Les chutes Nachtigal

Une des deux chutes importantes sur la Sanaga, elles ont été découvertes par Gustav Nachtigal en 1884 lors de sa mission d’exploration du Cameroun. En fait se sont de gros rapides plutôt que des chutes telles qu’on les retrouve ailleurs au Cameroun.
A environ une heure de route de Yaoundé, c’est un site qui peut être visité dans la journée. A voir également le bac sur la Sanaga qui permet de poursuivre sa route vers Ntui et Tibati.

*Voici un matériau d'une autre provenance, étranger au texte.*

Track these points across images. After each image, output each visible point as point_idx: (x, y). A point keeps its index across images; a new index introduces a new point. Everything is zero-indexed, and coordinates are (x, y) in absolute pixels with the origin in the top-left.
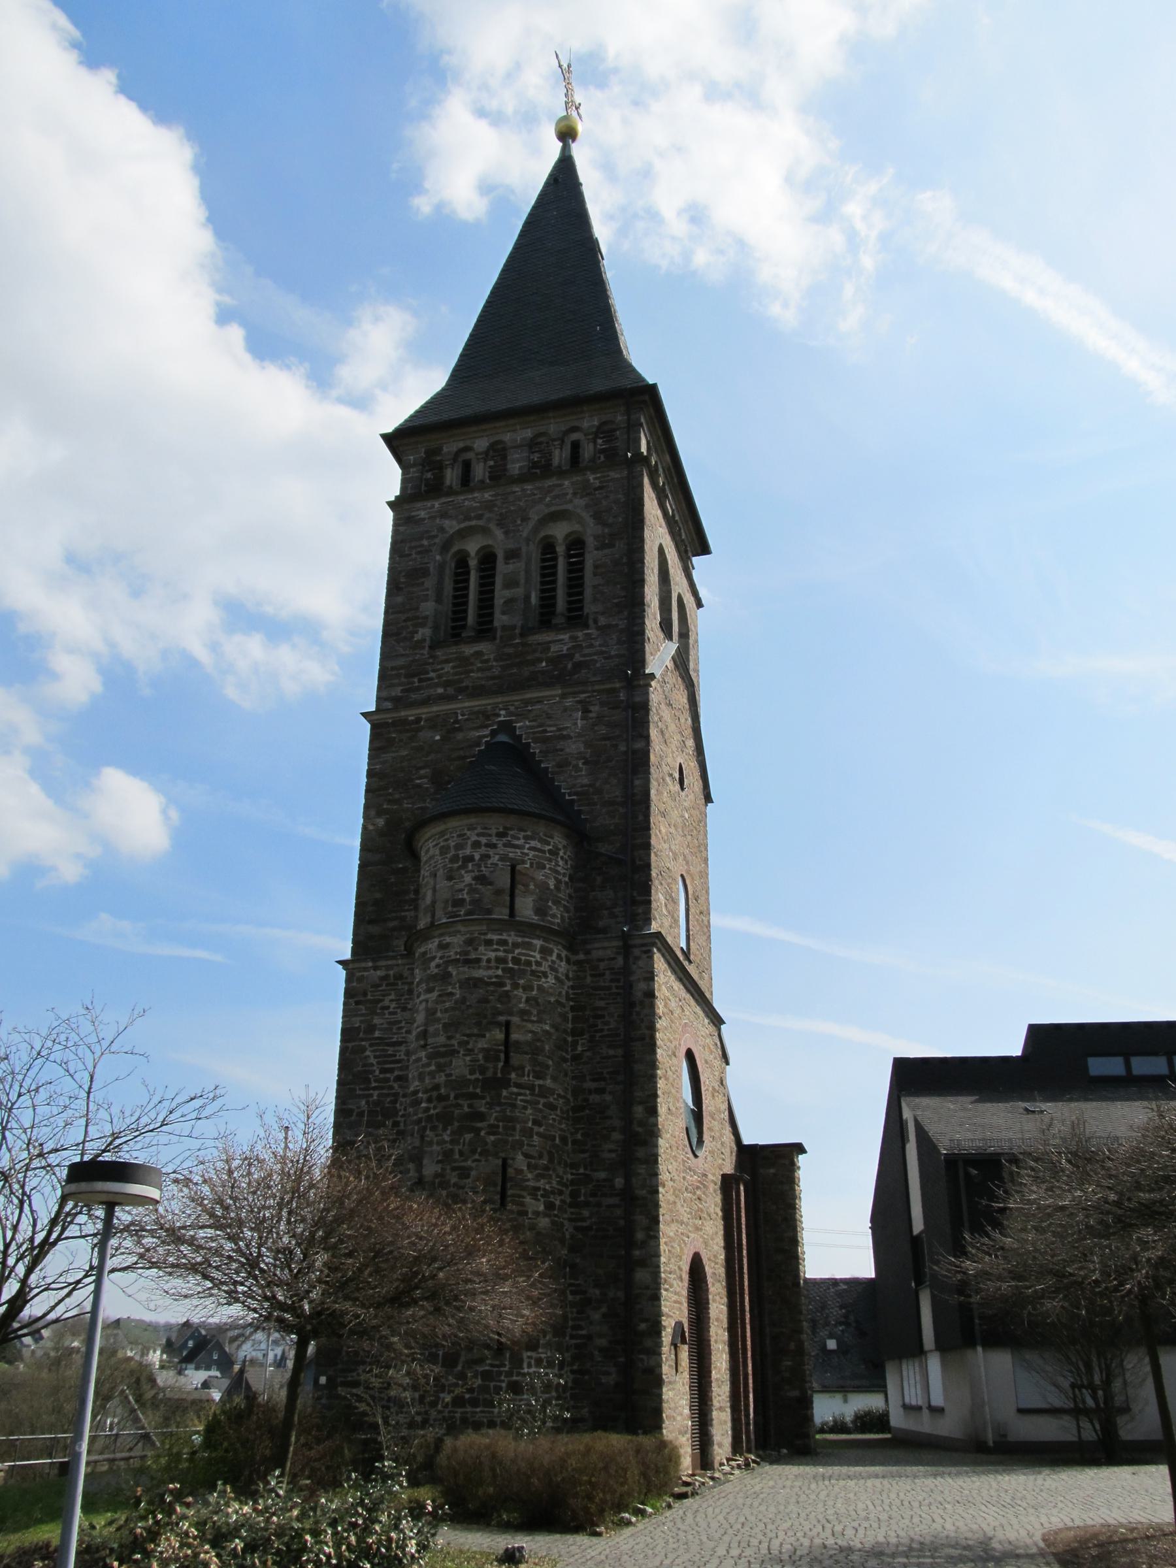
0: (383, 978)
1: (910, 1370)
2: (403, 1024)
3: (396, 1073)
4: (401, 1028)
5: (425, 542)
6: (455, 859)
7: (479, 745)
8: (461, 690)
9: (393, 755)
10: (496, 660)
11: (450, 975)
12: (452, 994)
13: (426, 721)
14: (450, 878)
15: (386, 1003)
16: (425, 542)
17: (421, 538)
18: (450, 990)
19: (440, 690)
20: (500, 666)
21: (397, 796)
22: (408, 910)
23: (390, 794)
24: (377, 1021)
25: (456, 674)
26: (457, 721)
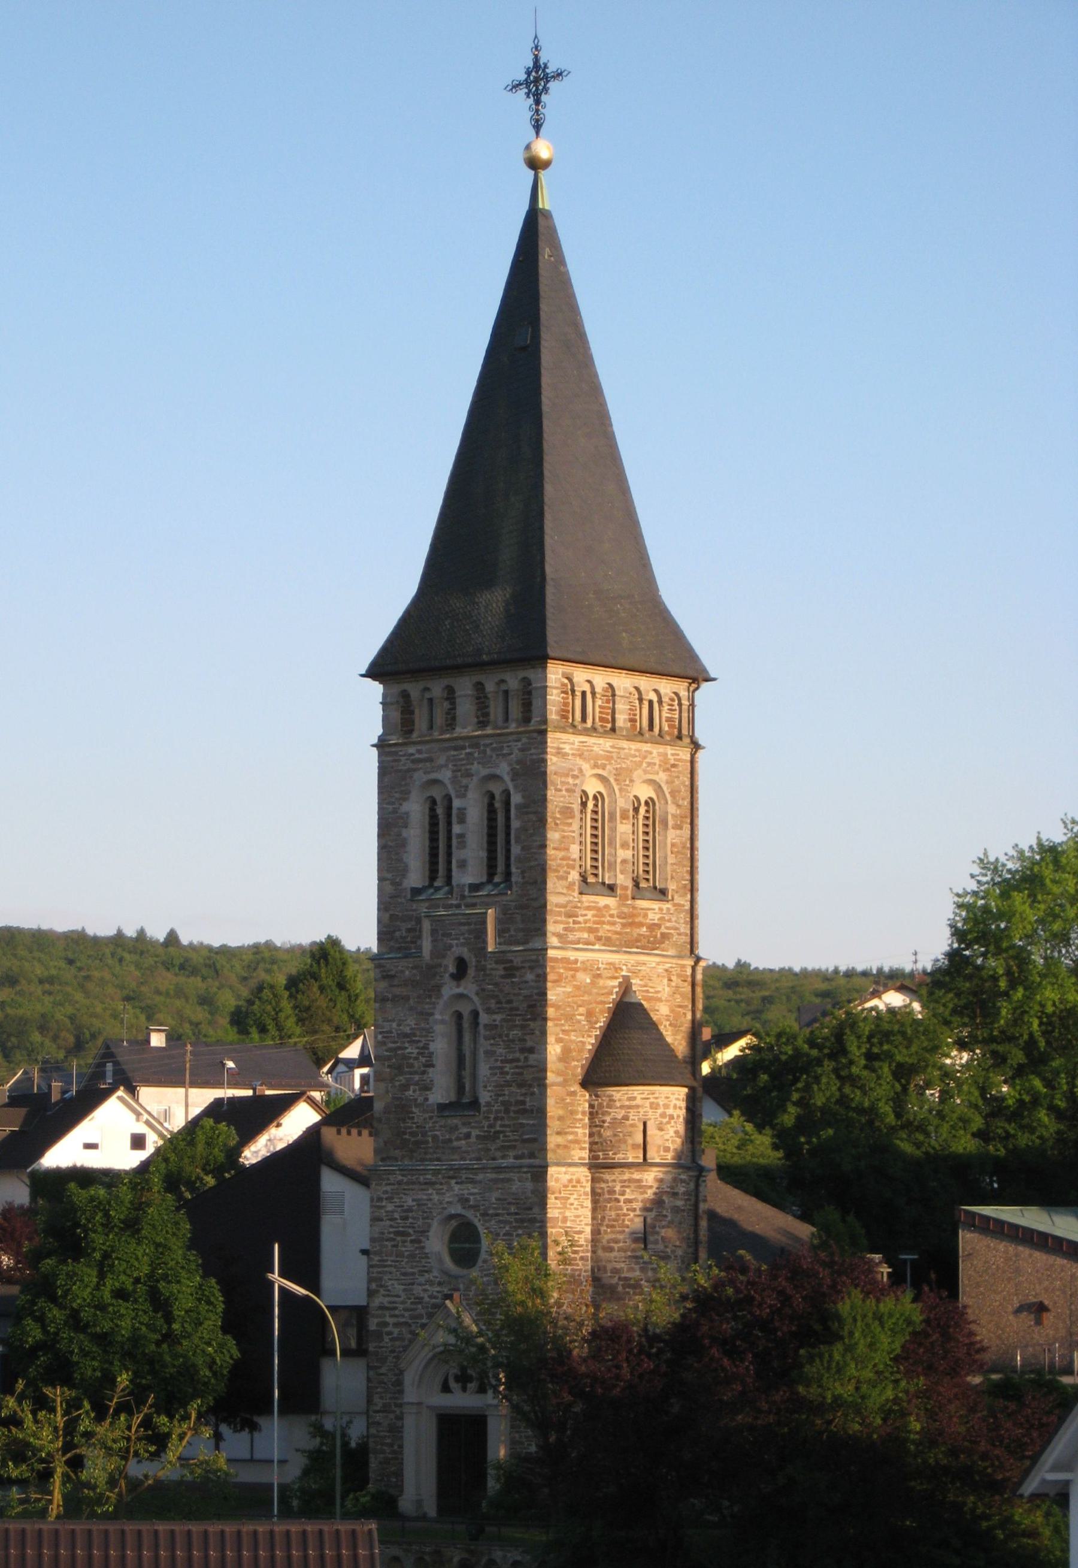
0: (570, 1181)
1: (288, 1480)
2: (582, 1218)
3: (581, 1254)
4: (581, 1221)
5: (571, 780)
6: (663, 1115)
7: (612, 994)
8: (599, 939)
9: (563, 989)
10: (618, 917)
11: (663, 1202)
12: (666, 1216)
13: (581, 962)
14: (661, 1129)
15: (571, 1200)
16: (571, 780)
17: (567, 775)
18: (665, 1213)
19: (586, 935)
20: (621, 923)
21: (567, 1028)
22: (578, 1128)
23: (563, 1025)
24: (568, 1214)
25: (595, 923)
26: (598, 969)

Il faut mieux faire la visite en saison sèche afin de pouvoir accéder plus facilement aux rives de la Sanaga car autrement elles sont inondées et il devient alors très difficile de voir les chutes. L’accès par le fleuve à partir du bac est plus simple mais les pirogues sont assez instables et il n’est pas rare d’en voir chavirer une de temps en temps. Vous trouverez sans difficulté un guide qui vous mènera jusqu’au bord de la Sanaga.

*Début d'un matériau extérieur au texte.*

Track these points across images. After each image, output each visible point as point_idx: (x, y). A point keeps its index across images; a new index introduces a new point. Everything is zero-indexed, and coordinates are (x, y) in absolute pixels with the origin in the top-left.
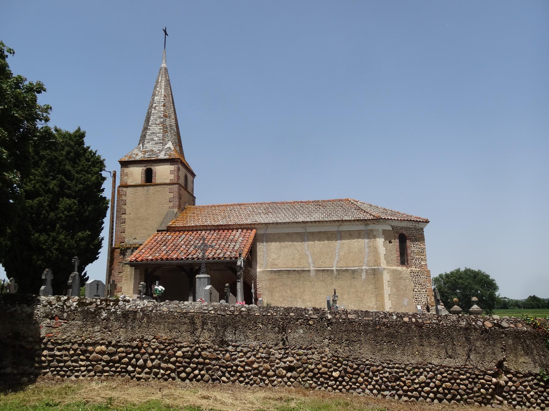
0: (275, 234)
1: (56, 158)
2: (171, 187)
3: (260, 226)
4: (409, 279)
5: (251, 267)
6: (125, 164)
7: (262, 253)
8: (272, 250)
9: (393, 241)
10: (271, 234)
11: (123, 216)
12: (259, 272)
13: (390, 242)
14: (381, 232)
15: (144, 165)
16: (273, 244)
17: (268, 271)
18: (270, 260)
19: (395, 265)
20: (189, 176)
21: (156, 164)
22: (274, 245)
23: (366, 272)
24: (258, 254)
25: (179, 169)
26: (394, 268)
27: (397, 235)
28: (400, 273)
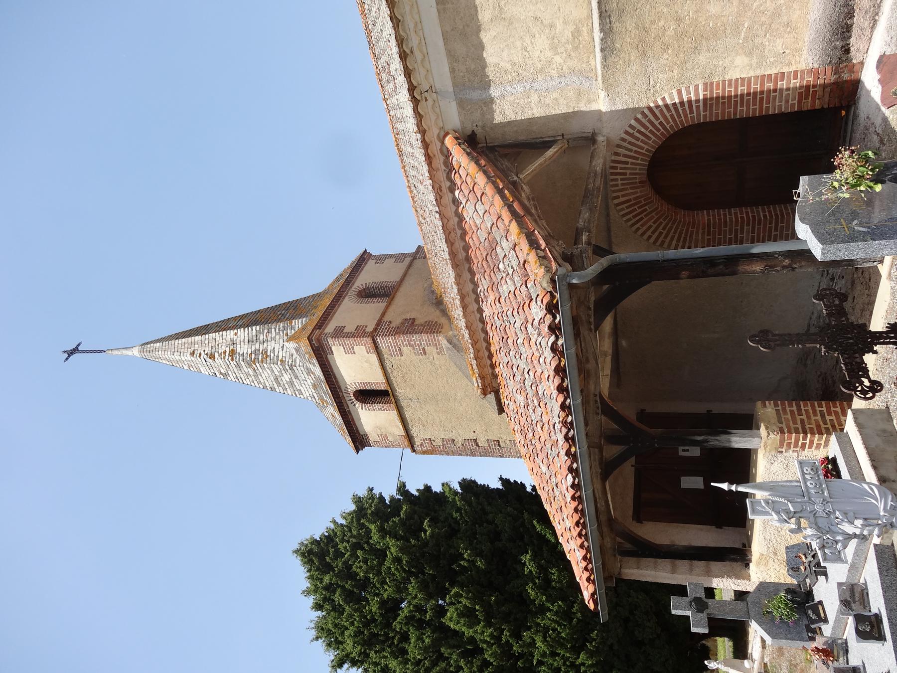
0: (451, 55)
1: (358, 633)
2: (385, 352)
3: (429, 121)
5: (591, 139)
6: (359, 441)
7: (535, 97)
8: (518, 58)
10: (453, 70)
11: (482, 442)
12: (613, 100)
15: (351, 406)
16: (491, 55)
17: (605, 67)
18: (558, 59)
19: (891, 309)
20: (364, 279)
21: (341, 384)
22: (498, 53)
24: (538, 112)
25: (339, 333)
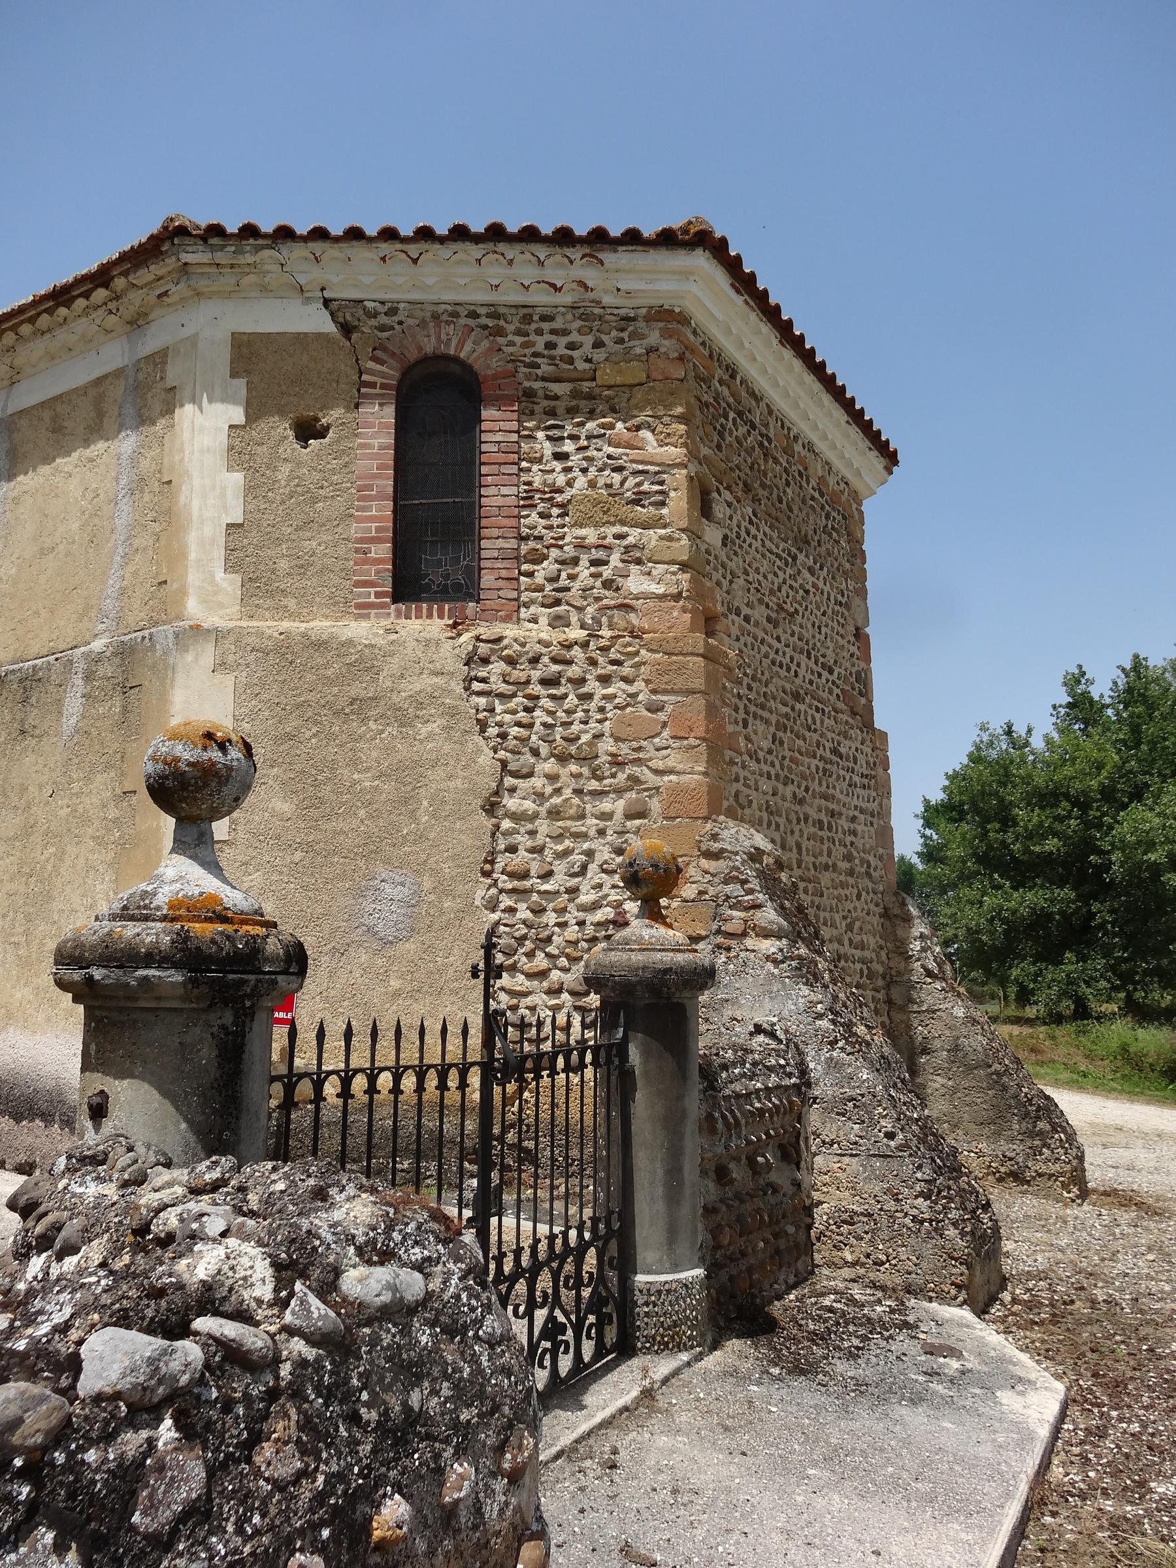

Pour y accéder : Avec l’avancement des travaux de bitumage de la route Obala – Nanga Eboko – Bertoua, l’accès est relativement aisé puisque jusqu’à Batchenga, la route est très praticable. Il faut alors prendre la piste direction Ntui et le bac sur la Sanaga sur 6 kilomètres. A 1 kilomètre avant d’arriver à la rivière, vous apercevrez un panneau du ministère du tourisme indiquant la direction des chutes. Attention, le panneau est souvent caché par la végétation et accuse déjà un certain âge. Pour approcher des chutes, il faut ensuite faire le chemin à pied sur environ 500 mètres. La moitié peut se faire en 4 x 4 mais la piste est plus que sommaire. Vous pouvez également prendre une pirogue au niveau du bac qui vous amènera au pied des chutes. Prix à négocier. Pour information, la traversée avec le bac coûte 500 FCFA.

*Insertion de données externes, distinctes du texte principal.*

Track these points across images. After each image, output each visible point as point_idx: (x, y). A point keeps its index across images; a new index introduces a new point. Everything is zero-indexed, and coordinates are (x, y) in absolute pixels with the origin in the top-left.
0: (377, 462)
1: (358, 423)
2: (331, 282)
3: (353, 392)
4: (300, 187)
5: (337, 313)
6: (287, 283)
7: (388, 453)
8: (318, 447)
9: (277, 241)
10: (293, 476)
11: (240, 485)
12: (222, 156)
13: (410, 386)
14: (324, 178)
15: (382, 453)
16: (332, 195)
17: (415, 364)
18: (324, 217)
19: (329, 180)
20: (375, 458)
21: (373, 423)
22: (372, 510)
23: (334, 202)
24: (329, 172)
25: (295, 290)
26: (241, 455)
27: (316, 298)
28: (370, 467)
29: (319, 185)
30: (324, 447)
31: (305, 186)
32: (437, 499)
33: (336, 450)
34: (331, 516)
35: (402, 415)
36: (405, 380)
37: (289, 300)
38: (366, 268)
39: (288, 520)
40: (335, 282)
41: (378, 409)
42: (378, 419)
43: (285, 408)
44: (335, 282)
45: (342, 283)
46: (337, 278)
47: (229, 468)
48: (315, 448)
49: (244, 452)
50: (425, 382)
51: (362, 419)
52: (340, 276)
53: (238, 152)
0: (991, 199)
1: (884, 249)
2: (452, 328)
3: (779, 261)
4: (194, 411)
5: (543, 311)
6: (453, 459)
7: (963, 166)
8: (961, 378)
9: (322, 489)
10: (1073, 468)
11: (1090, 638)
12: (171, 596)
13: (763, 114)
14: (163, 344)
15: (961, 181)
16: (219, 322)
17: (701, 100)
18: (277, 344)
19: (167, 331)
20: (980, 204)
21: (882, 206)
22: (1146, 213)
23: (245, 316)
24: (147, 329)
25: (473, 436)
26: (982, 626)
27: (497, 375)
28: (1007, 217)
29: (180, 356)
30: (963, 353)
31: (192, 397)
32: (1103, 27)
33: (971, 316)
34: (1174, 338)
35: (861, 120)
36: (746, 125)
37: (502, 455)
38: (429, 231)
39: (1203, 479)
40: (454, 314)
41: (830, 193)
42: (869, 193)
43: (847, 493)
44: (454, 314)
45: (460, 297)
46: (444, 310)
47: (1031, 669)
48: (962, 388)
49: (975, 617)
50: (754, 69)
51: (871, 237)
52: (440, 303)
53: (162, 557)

samedi, 30 avril 2016 19:34

Les chutes de Mpoumé

Vous pourrez faire une ballade jusqu’aux chutes de Mpoumé sur le Nyong. Ce sont plus des rapides que des chutes. Le 4X4 est indispensable pour s’y rendre. En effet la piste est assez défoncée mais très belle cependant car bordée de fromagers. Il est également conseiller de se faire accompagner d’un guide car la piste ne va pas jusqu’aux chutes, il faut terminer à pieds sur une distance de 2 km environ.
Pour y accéder : En venant de Yaoundé prendre la direction de Ngoumou sur la nouvelle route P8 juste après la station de pesage de Mbankomo. Arrivée à la commune de Ngoumou prendre la piste direction la gare. Suivre cette piste qui longe la voie ferrée jusqu’à Makak.